The Code has been updated to reflect the structure of the 2019 EFPIA Code of Practice. (The EFPIA Code recently underwent a consolidation process to simplify, clarify and harmonise it and remove repetition.) The new Code also addresses three themes identified by a working group: to develop the underlying principles, ensure the Code is accessible and future-proof it where possible.
A new section sets out four ABPI Principles. These are: benefiting patients, acting with integrity, ensuring transparency, and treating everyone with respect. These are to be championed by leaders, and built into business practices and culture at every level.
A new section addressing collaborative working has been added. This includes the existing joint working concept but extends more broadly to encompass additional types of activity.
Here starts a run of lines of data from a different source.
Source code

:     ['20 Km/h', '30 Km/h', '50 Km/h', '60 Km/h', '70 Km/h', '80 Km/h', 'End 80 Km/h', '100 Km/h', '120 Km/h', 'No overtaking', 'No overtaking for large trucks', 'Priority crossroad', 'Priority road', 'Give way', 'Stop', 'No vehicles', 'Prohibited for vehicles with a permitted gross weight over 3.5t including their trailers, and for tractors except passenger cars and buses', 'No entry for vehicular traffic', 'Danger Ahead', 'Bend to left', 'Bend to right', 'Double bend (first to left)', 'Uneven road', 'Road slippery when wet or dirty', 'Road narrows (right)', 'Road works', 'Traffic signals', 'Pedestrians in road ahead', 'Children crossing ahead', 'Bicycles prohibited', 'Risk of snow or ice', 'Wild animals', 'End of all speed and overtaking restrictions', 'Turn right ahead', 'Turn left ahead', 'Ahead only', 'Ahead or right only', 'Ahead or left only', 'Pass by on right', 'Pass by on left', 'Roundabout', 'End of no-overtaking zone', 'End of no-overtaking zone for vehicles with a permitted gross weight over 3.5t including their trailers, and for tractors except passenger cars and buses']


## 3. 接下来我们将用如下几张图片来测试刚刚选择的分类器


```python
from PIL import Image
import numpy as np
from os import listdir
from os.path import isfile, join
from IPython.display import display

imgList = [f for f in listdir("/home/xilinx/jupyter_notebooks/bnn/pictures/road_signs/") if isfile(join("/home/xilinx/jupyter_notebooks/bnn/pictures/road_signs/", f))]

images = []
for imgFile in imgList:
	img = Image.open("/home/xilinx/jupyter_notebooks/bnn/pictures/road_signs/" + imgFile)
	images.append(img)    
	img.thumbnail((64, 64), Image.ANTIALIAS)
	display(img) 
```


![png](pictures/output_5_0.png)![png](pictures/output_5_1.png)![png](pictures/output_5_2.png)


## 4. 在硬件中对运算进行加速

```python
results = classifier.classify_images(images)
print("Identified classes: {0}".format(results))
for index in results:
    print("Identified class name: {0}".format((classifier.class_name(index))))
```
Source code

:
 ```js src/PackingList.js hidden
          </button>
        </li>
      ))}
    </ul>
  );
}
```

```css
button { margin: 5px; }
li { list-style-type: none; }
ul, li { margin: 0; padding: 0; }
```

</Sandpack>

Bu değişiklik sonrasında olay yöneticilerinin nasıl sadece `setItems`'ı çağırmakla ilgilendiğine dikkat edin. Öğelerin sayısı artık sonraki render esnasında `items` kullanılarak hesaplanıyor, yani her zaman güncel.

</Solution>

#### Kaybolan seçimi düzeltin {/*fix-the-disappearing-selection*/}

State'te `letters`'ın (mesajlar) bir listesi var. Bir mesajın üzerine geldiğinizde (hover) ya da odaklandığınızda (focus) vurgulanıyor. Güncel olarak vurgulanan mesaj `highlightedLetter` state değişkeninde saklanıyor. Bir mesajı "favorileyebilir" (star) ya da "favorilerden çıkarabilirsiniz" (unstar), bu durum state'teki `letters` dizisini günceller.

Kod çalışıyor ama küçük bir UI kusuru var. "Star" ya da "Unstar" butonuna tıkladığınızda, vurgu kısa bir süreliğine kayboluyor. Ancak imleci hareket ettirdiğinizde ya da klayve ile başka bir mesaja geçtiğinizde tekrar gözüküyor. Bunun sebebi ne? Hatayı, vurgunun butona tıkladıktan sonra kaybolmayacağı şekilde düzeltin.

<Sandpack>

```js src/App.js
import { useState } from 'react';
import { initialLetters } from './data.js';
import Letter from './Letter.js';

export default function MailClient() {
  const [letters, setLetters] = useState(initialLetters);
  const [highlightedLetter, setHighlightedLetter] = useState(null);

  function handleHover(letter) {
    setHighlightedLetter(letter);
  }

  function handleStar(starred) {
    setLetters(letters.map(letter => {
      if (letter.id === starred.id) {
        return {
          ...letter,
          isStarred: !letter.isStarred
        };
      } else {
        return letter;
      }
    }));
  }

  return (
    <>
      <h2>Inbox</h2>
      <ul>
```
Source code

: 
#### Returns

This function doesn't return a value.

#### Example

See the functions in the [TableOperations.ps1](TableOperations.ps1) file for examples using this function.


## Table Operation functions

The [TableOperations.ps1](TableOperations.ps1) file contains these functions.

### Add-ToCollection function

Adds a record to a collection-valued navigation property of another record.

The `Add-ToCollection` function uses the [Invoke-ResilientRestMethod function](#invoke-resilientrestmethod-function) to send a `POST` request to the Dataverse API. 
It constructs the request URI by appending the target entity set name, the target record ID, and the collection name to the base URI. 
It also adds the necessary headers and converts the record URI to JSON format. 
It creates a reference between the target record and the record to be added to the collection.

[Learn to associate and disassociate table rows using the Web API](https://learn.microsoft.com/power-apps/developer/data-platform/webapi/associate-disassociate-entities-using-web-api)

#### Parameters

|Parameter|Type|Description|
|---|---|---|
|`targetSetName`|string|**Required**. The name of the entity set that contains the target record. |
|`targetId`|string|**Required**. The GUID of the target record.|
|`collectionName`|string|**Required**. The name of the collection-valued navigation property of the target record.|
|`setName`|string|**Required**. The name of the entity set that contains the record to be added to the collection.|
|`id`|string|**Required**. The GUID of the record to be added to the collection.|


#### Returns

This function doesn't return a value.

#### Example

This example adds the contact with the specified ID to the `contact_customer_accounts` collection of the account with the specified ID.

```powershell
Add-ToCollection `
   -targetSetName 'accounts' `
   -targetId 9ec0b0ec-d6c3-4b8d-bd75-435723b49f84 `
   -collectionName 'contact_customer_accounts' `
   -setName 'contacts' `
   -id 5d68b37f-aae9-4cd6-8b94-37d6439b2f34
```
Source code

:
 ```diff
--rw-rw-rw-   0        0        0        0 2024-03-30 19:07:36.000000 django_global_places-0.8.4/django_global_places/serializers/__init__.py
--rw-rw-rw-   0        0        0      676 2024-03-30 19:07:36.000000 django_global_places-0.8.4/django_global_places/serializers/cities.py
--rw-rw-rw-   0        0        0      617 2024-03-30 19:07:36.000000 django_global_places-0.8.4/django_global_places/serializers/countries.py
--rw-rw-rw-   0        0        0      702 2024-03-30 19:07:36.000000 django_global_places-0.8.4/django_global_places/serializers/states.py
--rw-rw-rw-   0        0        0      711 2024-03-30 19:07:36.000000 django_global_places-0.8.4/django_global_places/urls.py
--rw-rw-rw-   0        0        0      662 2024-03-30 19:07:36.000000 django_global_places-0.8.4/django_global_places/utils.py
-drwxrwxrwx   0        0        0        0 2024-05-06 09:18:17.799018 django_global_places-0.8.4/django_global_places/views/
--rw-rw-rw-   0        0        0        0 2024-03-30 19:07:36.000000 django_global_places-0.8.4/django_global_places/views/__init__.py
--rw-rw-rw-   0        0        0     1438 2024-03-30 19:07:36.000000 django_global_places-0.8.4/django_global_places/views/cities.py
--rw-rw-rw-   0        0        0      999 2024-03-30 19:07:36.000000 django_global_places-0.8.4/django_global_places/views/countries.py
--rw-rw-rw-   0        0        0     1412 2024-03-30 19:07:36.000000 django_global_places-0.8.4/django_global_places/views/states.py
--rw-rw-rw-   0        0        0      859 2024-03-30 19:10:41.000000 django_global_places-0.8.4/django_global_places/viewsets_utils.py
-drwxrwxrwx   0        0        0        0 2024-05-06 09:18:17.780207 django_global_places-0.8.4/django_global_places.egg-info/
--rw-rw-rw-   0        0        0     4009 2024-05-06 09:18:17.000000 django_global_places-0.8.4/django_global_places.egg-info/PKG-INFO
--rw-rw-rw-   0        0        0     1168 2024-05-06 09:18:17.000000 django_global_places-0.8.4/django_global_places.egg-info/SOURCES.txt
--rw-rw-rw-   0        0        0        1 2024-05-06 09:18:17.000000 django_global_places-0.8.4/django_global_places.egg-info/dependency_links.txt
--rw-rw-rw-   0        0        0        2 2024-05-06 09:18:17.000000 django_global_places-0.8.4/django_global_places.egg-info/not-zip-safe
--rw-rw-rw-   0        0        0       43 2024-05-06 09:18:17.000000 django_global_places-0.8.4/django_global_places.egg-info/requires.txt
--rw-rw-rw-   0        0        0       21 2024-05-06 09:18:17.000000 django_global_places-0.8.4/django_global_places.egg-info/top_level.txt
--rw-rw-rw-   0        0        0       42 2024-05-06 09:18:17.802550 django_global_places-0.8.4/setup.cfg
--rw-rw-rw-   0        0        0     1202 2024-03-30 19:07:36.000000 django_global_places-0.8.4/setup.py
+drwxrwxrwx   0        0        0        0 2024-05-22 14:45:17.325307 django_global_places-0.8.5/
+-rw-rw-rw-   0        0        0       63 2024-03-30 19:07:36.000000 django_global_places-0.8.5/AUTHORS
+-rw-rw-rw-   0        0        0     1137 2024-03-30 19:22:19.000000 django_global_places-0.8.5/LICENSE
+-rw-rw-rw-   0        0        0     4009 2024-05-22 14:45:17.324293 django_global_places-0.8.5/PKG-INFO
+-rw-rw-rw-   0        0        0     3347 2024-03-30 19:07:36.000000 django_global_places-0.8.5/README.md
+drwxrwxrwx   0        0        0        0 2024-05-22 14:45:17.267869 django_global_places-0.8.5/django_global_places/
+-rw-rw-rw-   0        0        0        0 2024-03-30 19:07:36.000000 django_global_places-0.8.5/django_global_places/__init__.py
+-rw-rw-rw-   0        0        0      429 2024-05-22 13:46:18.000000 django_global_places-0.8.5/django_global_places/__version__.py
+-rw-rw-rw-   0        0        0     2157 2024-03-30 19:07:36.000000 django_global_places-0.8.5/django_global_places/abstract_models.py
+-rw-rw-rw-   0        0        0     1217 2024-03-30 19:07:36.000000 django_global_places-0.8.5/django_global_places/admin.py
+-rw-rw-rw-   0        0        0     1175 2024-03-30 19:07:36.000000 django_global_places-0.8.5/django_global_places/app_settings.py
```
Collaborative Working is defined as follows:
“Collaborative Working’ refers to pharmaceutical companies working with other organisations to deliver initiatives which either enhance patient care or are for the benefit of patients or alternatively benefit the National Health Service (NHS) and, as a minimum, maintain patient care.
Additional information and examples are given in Clause 20 and the associated supplementary information.
Transition period for MEGS
A transition period extending to the end of 2021 will apply for ongoing medical and educational goods and services (MEGS), as explained in the supplementary information to Clause 23. The additional six months is permitted before these need to be reclassified as donations or grants, or as collaborative working.
Further changes may be required to address the different marketing authorisation categories following Brexit and to reflect ongoing work on virtual ways of working, information for patients, and the industry approach to homecare. The PMCPA has been providing briefings to industry participants to help with the transition to the new Code. It emphasises that there is flexibility to be innovative, noting that businesses will not be penalised for over-reporting.
Top ten questions
The PMCPA’s back to basics list of top ten questions is a good starting point for analysis. These are:
- Is the medicine/indication licensed?
- Why is it not promotional?
- What is the role of the company/agency staff?
- Are the overarching and disclosure requirements met?
- How would the company respond if there were a complaint?
- What would you think if a competitor did it?
- What is the purpose of the activity / material?
- Who is the audience? Are you sure you are not advertising a POM to the public?
- Are all the arrangements documented and in line with company policies?
- Has the necessary certification/examination taken place?
It will take some time for the revised Code to bed in and we expect there to be a degree of uncertainty around the changes for a while. Users should check in with the PMCPA for additional briefings and guidance as they get used to applying it.